No podía negarle el juguete suspiró ella. Lo pidió llorando, y yo, con mi única pensión, lo compré. Salía más barato que la niñera.

Parecía lógico, pero Almudena se sentía como una cliente que pagaba un servicio, no como una familia.

No querían agobiar a la anciana, pero las circunstancias los obligaban. Hace dos años Almudena e Ignacio compraron un piso en el nuevo barrio de San Sebastián de los Reyes, que el promotor describía como el futuro de la zona.

Ahora es la periferia de Madrid aseguraba Ignacio. En dos años habrá guarderías, colegios todo está planeado.

En realidad, el único pozo que había era un cráter cubierto de hierba. Buscaron alternativas.

El colegio más cercano estaba a media hora en autobús, con dos transbordos. Para una niña de primero, ese trayecto parecía no solo complicado sino peligroso. Sin embargo, la casa de la abuela quedaba a cinco minutos a pie del colegio.

Almudena recurrió a Doña Concepción, a la mujer a quien tanto habían ayudado. Pensó que sería lógico, razonable y cómodo para todos. Pero la suegra no lo vio así. Su negativa fue una sorpresa desagradable, como un puñetazo en la cara.

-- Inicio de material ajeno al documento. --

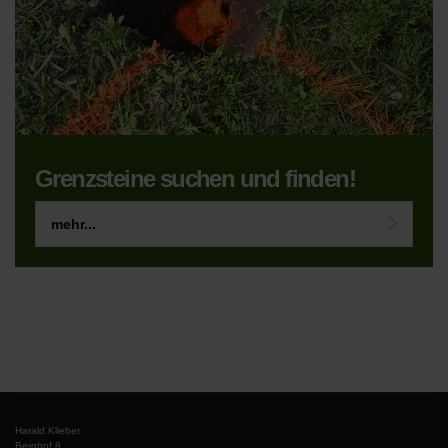
Grenzsteine suchen und finden!
mehr...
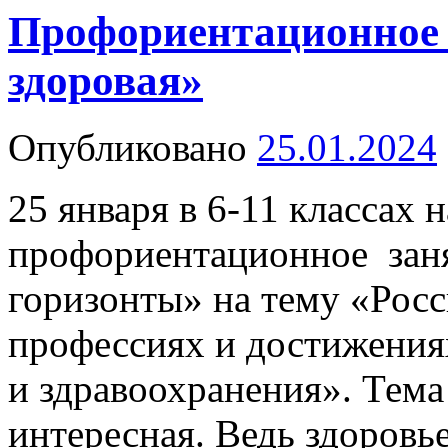
Профориентационное 
здоровая»
Опубликовано
25.01.2024
25 января в 6-11 классах
профориентационное заня
горизонты» на тему «Росс
профессиях и достижения
и здравоохранения». Тема
интересная. Ведь здоровь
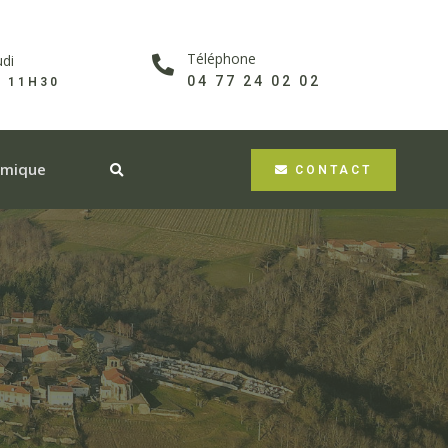
Téléphone
udi
04 77 24 02 02
À 11H30
omique
CONTACT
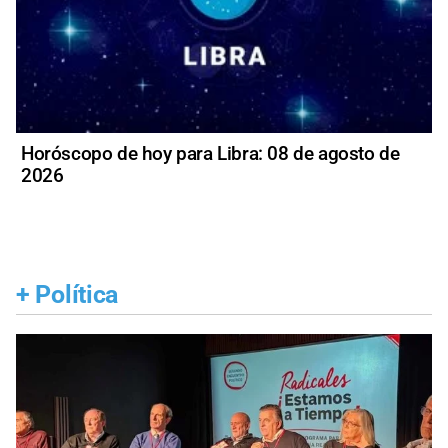
Horóscopo de hoy para Libra: 08 de agosto de
2026
+
Política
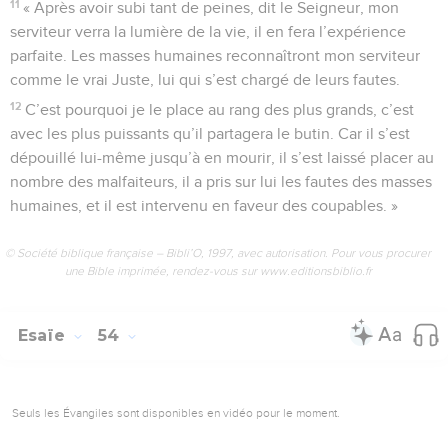
11
« Après avoir subi tant de peines, dit le Seigneur, mon
serviteur verra la lumière de la vie, il en fera l’expérience
parfaite. Les masses humaines reconnaîtront mon serviteur
comme le vrai Juste, lui qui s’est chargé de leurs fautes.
12
C’est pourquoi je le place au rang des plus grands, c’est
avec les plus puissants qu’il partagera le butin. Car il s’est
dépouillé lui-même jusqu’à en mourir, il s’est laissé placer au
nombre des malfaiteurs, il a pris sur lui les fautes des masses
humaines, et il est intervenu en faveur des coupables. »
© Société biblique française – Bibli’O, 1997, avec autorisation. Pour vous procurer
une Bible imprimée, rendez-vous sur www.editionsbiblio.fr
Esaïe
54
Seuls les Évangiles sont disponibles en vidéo pour le moment.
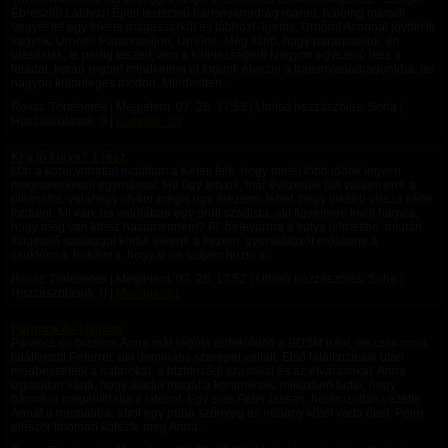
Ébresztő! Lábhoz! Éjjeli testszínű harisnyanadrág marad, hálóing marad!
Vegyél fel egy fekete magassarkút és lábhoz! -Igenis, Úrnőm! Azonnal jövök! Itt
vagyok, Úrnőm! Parancsoljon, Úrnőm! -Még szép, hogy parancsolok, én
utasítalak, te pedig teszed, ami a kötelességed! Nagyon egyszerű lesz a
feladat, korán reggel mindketten el fogunk élvezni a harisnyanadrágunkba, de
nagyon különleges módon. Mindketten...
Rovat: Történetek | Megjelent:
07. 28. 17:53
| Utolsó hozzászólás: Soha |
Hozzászólások: 0 |
Larissza_cd
Ki a jó kutya? 1 rész.
Már a korai vonattal indultam a Keleti felé, hogy minél több időnk legyen
megismerkedni egymással. Ha úgy tetszik, már évtizedek óta vártam erre a
pillanatra, valahogy olykor mégis úgy éreztem, lehet, hogy inkább vissza kéne
fordulni. Mi van, ha valójában egy őrült szadista, aki figyelmen kívül hagyja,
hogy még van kihez hazamennem? Pl. belevarrna a kutya jelmezbe, miután
szigetelő szalaggal körbe tekerte a kezem, gyorskötözőt erősítene a
csuklómra, bokámra, hogy ki ne tudjam húzni a...
Rovat: Történetek | Megjelent:
07. 28. 17:52
| Utolsó hozzászólás: Soha |
Hozzászólások: 0 |
Marcipan21
Parancs és bizalom
Parancs és bizalom Anna már régóta érdeklődött a BDSM iránt, de csak most
találkozott Péterrel, aki domináns szerepet vállalt. Első találkozásuk után
megbeszélték a határokat, a biztonsági szavakat és az elvárásokat. Anna
izgatottan várta, hogy átadja magát a kontrollnak, miközben tudta, hogy
bármikor megállíthatja a játékot. Egy este Péter lassan, határozottan vezette
Annát a nappaliba, ahol egy puha szőnyeg és néhány kötél várta őket. Péter
először finoman kötözte meg Anna...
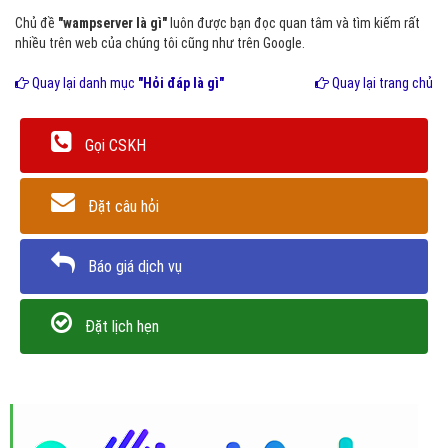
Chủ đề
"wampserver là gì"
luôn được bạn đọc quan tâm và tìm kiếm rất
nhiều trên web của chúng tôi cũng như trên Google.
Quay lại danh mục
"Hỏi đáp là gì"
Quay lại trang chủ
Gọi CSKH
Đặt câu hỏi
Báo giá dịch vụ
Đặt lịch hẹn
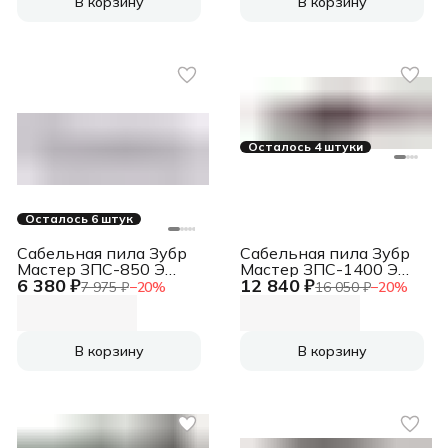
В корзину
В корзину
Осталось 4 штуки
Осталось 6 штук
Сабельная пила Зубр
Сабельная пила Зубр
Мастер ЗПС-850 Э
Мастер ЗПС-1400 Э
6 380 ₽
12 840 ₽
800Вт 2800ход/мин
1400Вт 2800ход/мин
7 975 ₽
−
20
%
16 050 ₽
−
20
%
В корзину
В корзину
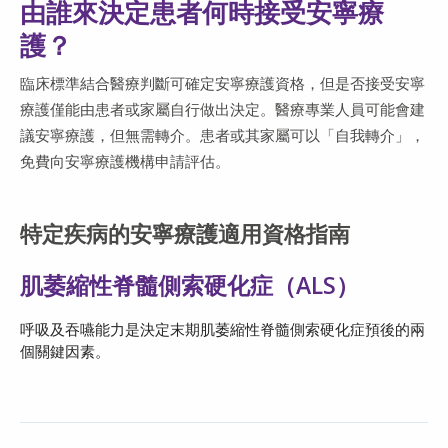
由誰來決定患者何時接受安寧療
護？
臨床標準結合醫療判斷可確定安寧療護資格，但是否接受安寧
療護僅能由患者或家屬自行做出決定。
醫療專業人員可能會建
議安寧療護，但無需轉介。患者或其家屬可以「自我轉介」，
免費向安寧療護機構申請評估。
特定疾病的安寧療護適用資格指南
肌萎縮性脊髓側索硬化症（ALS）
呼吸及吞嚥能力是決定末期肌萎縮性脊髓側索硬化症預後的兩
個關鍵因素。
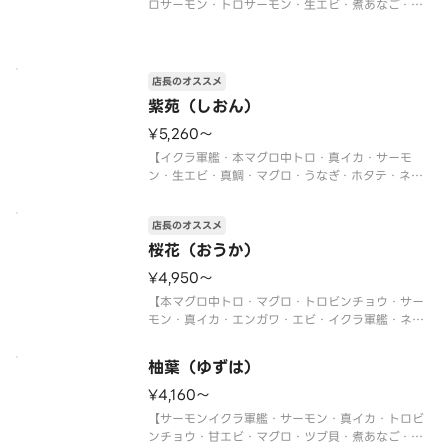
ロサーモン・トロサーモン・生エビ・煮あなご・炙
りサーモン・ネギトロ軍艦・切玉子】
※写真は5人前です。
店長のオススメ
紫苑（しおん）
¥5,260〜
【イクラ軍艦・本マグロ中トロ・真イカ・サーモ
ン・生エビ・真鯛・マグロ・うなぎ・ホタテ・ネギ
トロ軍艦】
〈本マグロ中トロ使用〉
店長のオススメ
※写真は5人前です。
桜花（おうか）
¥4,950〜
【本マグロ中トロ・マグロ・トロビンチョウ・サー
モン・真イカ・エンガワ・エビ・イクラ軍艦・ネギ
トロ軍艦・切玉子】
〈本マグロ中トロ使用〉
柚葉（ゆずは）
※写真は5人前です。
¥4,160〜
【サーモンイクラ軍艦・サーモン・真イカ・トロビ
ンチョウ・甘エビ・マグロ・ツブ貝・煮あなご・ネ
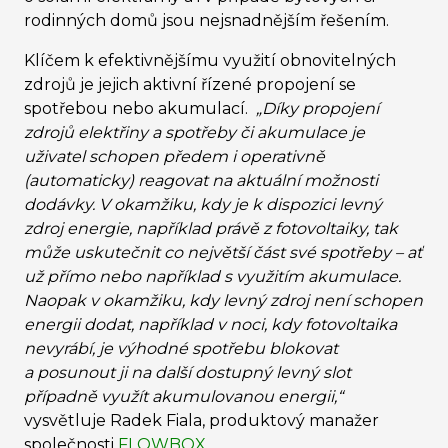
rodinných domů jsou nejsnadnějším řešením.
Klíčem k efektivnějšímu využití obnovitelných
zdrojů je jejich aktivní řízené propojení se
spotřebou nebo akumulací.
„Díky propojení
zdrojů elektřiny a spotřeby či akumulace je
uživatel schopen předem i operativně
(automaticky) reagovat na aktuální možnosti
dodávky. V okamžiku, kdy je k dispozici levný
zdroj energie, například právě z fotovoltaiky, tak
může uskutečnit co největší část své spotřeby – ať
už přímo nebo například s využitím akumulace.
Naopak v okamžiku, kdy levný zdroj není schopen
energii dodat, například v noci, kdy fotovoltaika
nevyrábí, je výhodné spotřebu blokovat
a posunout ji na další dostupný levný slot
případně využít akumulovanou energii,“
vysvětluje Radek Fiala, produktový manažer
společnosti
FLOWBOX
.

¿Qué opciones quedaban? No había escuelas más cercanas. Mudarse no era una salida. Los padres estaban demasiado lejos. ¿Renunciar al trabajo? Apenas podían llegar a fin de mes.

Todos los caminos parecían callejones sin salida, hasta que Almudena, en un arrebato de impotencia, recordó las palabras de Doña Concepción: Sale más barato que la niñera. Niñera

Tu madre no quiso ayudarnos le dijo Almudena a Ignacio por la noche. Pero he encontrado una solución. Reduciremos la pensión que le damos a tu madre y destinaremos ese dinero a la niñera.

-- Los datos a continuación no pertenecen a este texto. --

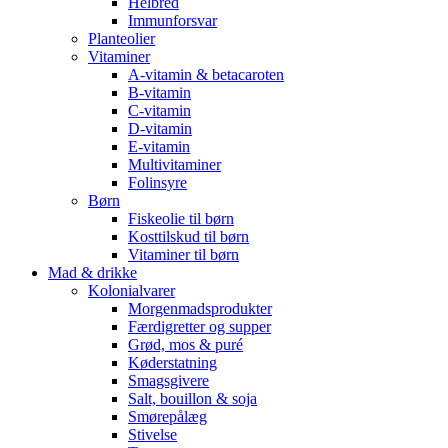
Helbred
Immunforsvar
Planteolier
Vitaminer
A-vitamin & betacaroten
B-vitamin
C-vitamin
D-vitamin
E-vitamin
Multivitaminer
Folinsyre
Børn
Fiskeolie til børn
Kosttilskud til børn
Vitaminer til børn
Mad & drikke
Kolonialvarer
Morgenmadsprodukter
Færdigretter og supper
Grød, mos & puré
Køderstatning
Smagsgivere
Salt, bouillon & soja
Smørepålæg
Stivelse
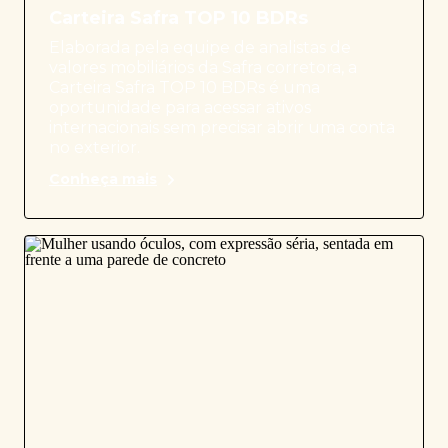
Carteira Safra TOP 10 BDRs
Elaborada pela equipe de analistas de
valores mobiliários da Safra corretora, a
Carteira Safra TOP 10 BDRs é uma
oportunidade para acessar ativos
internacionais sem precisar abrir uma conta
no exterior.
Conheça mais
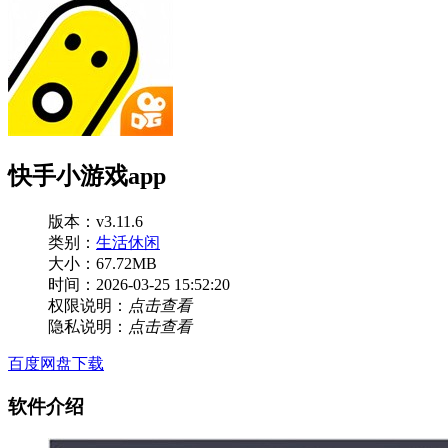
快手小游戏app
版本：v3.11.6
类别：
生活休闲
大小：67.72MB
时间：2026-03-25 15:52:20
权限说明：
点击查看
隐私说明：
点击查看
百度网盘下载
软件介绍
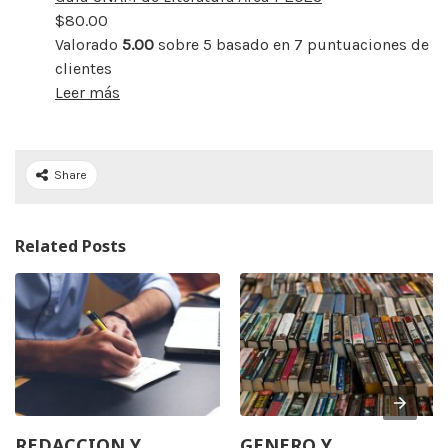
$
80.00
Valorado
5.00
sobre 5 basado en
7
puntuaciones de
clientes
Leer más
Share
Related Posts
REDACCION Y
GENERO Y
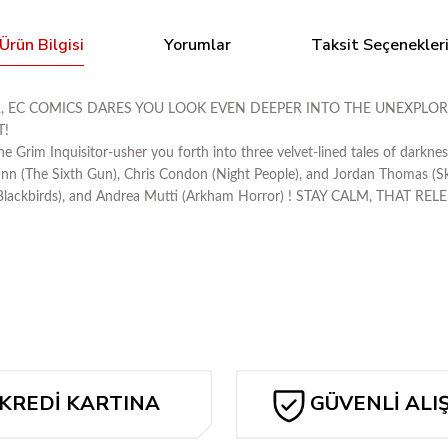
Ürün Bilgisi
Yorumlar
Taksit Seçenekler
R, EC COMICS DARES YOU LOOK EVEN DEEPER INTO THE UNEXPLOR
T!
Grim Inquisitor-usher you forth into three velvet-lined tales of darkness
unn (The Sixth Gun), Chris Condon (Night People), and Jordan Thomas (Sk
ia Burza (Blackbirds), and Andrea Mutti (Arkham Horror) ! STAY CALM
Bu ürüne ilk yorumu siz yapın!
Yorum Yaz
KREDİ KARTINA
GÜVENLİ ALI
TAKSİT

Ignacio arqueó una ceja y luego frunció el ceño, reacio a los planes de su esposa.

¿Qué dices? ¡No puedo dejar de ayudarla! Me crió. Vive con una sola pensión y no puede hacerlo sola.

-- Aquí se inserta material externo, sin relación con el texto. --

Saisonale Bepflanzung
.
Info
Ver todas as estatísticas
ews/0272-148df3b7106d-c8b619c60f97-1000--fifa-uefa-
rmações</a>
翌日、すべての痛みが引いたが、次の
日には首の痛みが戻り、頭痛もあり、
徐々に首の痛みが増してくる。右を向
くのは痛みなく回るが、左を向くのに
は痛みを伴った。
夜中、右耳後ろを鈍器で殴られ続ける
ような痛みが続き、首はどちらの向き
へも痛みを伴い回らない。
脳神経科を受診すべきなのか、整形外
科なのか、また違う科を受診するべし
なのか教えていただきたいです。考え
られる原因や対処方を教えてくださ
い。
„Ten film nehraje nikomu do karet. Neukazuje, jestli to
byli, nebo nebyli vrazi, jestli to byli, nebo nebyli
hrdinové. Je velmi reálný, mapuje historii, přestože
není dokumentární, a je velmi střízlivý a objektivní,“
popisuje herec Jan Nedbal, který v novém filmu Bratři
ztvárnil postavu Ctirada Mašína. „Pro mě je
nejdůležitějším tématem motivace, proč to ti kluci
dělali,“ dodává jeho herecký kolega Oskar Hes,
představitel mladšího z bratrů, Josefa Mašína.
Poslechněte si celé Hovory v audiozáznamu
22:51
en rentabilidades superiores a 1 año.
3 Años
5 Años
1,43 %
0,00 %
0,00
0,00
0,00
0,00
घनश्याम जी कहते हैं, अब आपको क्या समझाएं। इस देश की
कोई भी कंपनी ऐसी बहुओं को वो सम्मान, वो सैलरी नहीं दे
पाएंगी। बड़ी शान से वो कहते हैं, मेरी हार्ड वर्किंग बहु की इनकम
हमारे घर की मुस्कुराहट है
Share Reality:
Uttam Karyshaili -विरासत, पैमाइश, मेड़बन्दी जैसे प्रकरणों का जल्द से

Ignacio, permíteme recordarte que ella no pasa hambre. No sólo se alimenta del huerto, sino que también vende verduras. A veces tomamos más de lo que necesitamos.

¿Y cuánto gana ella? ¡Céntimos! Si la compraran los supermercados le pagarían más.

Almudena exhaló con pesadez. Tal vez había algo de verdad, pero eso no resolvía el problema.

¿Qué propones? No podemos pagar una niñera con sus caprichos, y yo no puedo renunciar al trabajo. No le estamos pidiendo dinero, solo una ayuda razonable Tu madre es una mujer adulta, muy lista; se las arreglará. Pero nuestro hijo, Andrés, necesita cuidados. Al fin y al cabo, ella misma dijo: ocuparse de él vosotros mismos. Sigamos su consejo.

Comenzó una larga y dura conversación. Ignacio hablaba de deudas, Almudena de culpa impuesta y manipulaciones. Fue una batalla entre el amor ciego del hijo y la cruda realidad financiera. La segunda opción triunfó.

Ignacio se tomó la valentía de comunicar a su madre los cambios en el presupuesto familiar. Doña Concepción reaccionó con furia, acusando a Almudena de todos los pecados, gritando que la nuera conspiraba contra su propio hijo, arrancándole los últimos restos. Pero Ignacio no cedió; defendió los intereses de Andrés.

Mamá, nos has dejado sin alternativa concluyó al final.

Mientras tanto, Almudena no se quedó de brazos cruzados. En el chat de padres conoció a Ana, madre de un compañero de clase de Andrés, que vivía cerca de la escuela. Ana estaba de baja por su segundo hijo y aceptó, sin mucho problema, recoger a ambos niños después de clases, cocinarles y vigilarlos hasta la noche, a un precio módico.

Pasó un mes. Ana cumplía puntualmente. Cada día Almudena recibía a su hijo bien alimentado y feliz. Andrés se llevaba bien con su compañero, jugaban y veían dibujos juntos. El presupuesto familiar incluso se equilibró un poco: resultó que Doña Concepción les costaba más que la niñera.

Al principio, la suegra se mostraba ofendida, intentaba apelar a la compasión, pero no obtuvo la reacción esperada y, con el tiempo, su interés por el nieto también disminuyó.

El tiempo puso cada cosa en su lugar. Tal vez en algún momento Almudena e Ignacio se sintieron sobrepasados, pero lo hicieron por amor. Al fin y al cabo, supieron decir «no» y dedicar sus recursos donde realmente importaban: en la seguridad y la felicidad de su propio hijo. Después de todo, tuvieron al niño para sí mismos; nadie más podía ocuparse de Andrés.